# looking for info on trailbike. Is it called the fat (big) Cat?



## Ruttin' Buck (Nov 22, 2002)

I'm interested in a trailbike, i think by kawasaki, the big kat? i'm not sure but it had huge tires on it. I'm pretty sure it isn't made anymore.

Anyone know what i'm talking about (I don't) 

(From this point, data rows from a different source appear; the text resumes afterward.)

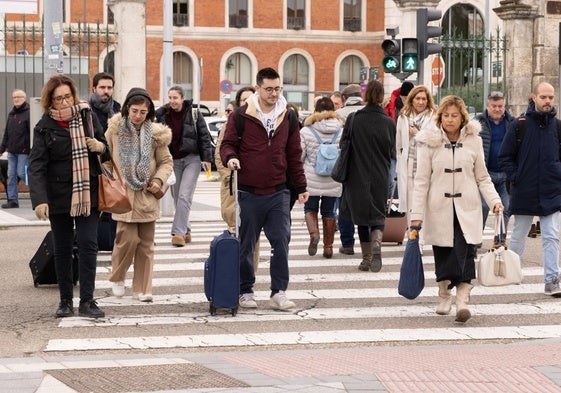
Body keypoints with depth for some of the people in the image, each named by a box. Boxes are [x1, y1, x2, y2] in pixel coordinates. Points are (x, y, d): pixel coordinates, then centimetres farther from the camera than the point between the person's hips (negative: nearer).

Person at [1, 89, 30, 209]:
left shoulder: (29, 113, -8)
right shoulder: (11, 114, 16)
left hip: (23, 151, -7)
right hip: (12, 151, 7)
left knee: (21, 173, -7)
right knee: (11, 175, 5)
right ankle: (12, 200, 8)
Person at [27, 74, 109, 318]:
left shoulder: (87, 116, 3)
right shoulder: (44, 127, -5)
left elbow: (107, 150, 16)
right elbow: (36, 166, -14)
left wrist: (101, 147, -9)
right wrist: (39, 199, -27)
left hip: (88, 194, 1)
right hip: (58, 196, -1)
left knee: (88, 243, -8)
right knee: (62, 249, 8)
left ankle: (87, 301, -4)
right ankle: (65, 301, 19)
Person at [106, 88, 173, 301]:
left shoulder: (156, 133, 1)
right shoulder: (115, 129, -2)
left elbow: (166, 161, 10)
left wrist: (159, 180, -6)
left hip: (147, 196, 2)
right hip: (123, 194, -2)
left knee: (146, 243, 4)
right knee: (128, 239, -11)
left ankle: (142, 289, 13)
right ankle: (117, 278, 15)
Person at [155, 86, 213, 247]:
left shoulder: (194, 114, -4)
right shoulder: (162, 115, 2)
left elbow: (204, 136, -1)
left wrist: (206, 158, -4)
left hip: (192, 159, -3)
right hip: (173, 160, 3)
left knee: (184, 196, -13)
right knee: (177, 197, 6)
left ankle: (178, 232, -14)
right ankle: (186, 230, 18)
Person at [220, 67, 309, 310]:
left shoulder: (288, 117, 8)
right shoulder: (241, 116, -2)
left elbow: (294, 154, 14)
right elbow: (227, 144, 3)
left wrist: (300, 186, 13)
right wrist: (230, 157, -21)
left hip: (278, 192, 2)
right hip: (248, 192, -2)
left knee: (281, 242, -5)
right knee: (246, 245, 6)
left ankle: (279, 293, 1)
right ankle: (245, 291, 18)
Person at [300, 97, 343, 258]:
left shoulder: (306, 131, -8)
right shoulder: (341, 132, -3)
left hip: (311, 180, -2)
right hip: (333, 182, 2)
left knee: (310, 208, 15)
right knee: (329, 212, 12)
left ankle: (314, 233, -11)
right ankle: (328, 246, 15)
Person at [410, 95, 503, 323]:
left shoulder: (473, 141, 5)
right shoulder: (430, 142, -1)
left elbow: (482, 178, 11)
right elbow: (421, 181, -1)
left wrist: (494, 201, -4)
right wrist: (417, 214, -5)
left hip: (467, 208, 0)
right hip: (439, 209, 0)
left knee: (465, 254, -13)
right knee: (442, 254, 7)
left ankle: (462, 300, -17)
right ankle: (444, 296, 27)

Any info or links would be appreciated.

Thanks...


----------



## malainse (Sep 2, 2002)

I think this is what you are talking about it is the Honda Fatcat.
Was made in 1986--87

Link has some info on it.
http://www.angelfire.com/vt/fatcat/index.html

Ebay has 2 for sale and one is in IL.
http://cgi.ebay.com/ebaymotors/ws/eBayISAPI.dll?ViewItem&item=1873224273


----------



## Ruttin' Buck (Nov 22, 2002)

Malainse,

HEY, that is exactly it! I really appreciate the information. Why do you think they nmade them for such a short time. Bad product or just lack of interest? Have you heard anything bad about them?

Again, Thanks alot!!!

Bob


----------



## malainse (Sep 2, 2002)

Ruttin' Buck,

odds are lack of intrest and might have been under powered for off road use. ie: friend has a dirt bike and you have a fatcat and they going to spank ya.....


----------



## fishandhunt (Dec 14, 2000)

You can also check out Rokon they have been around for a long time.


----------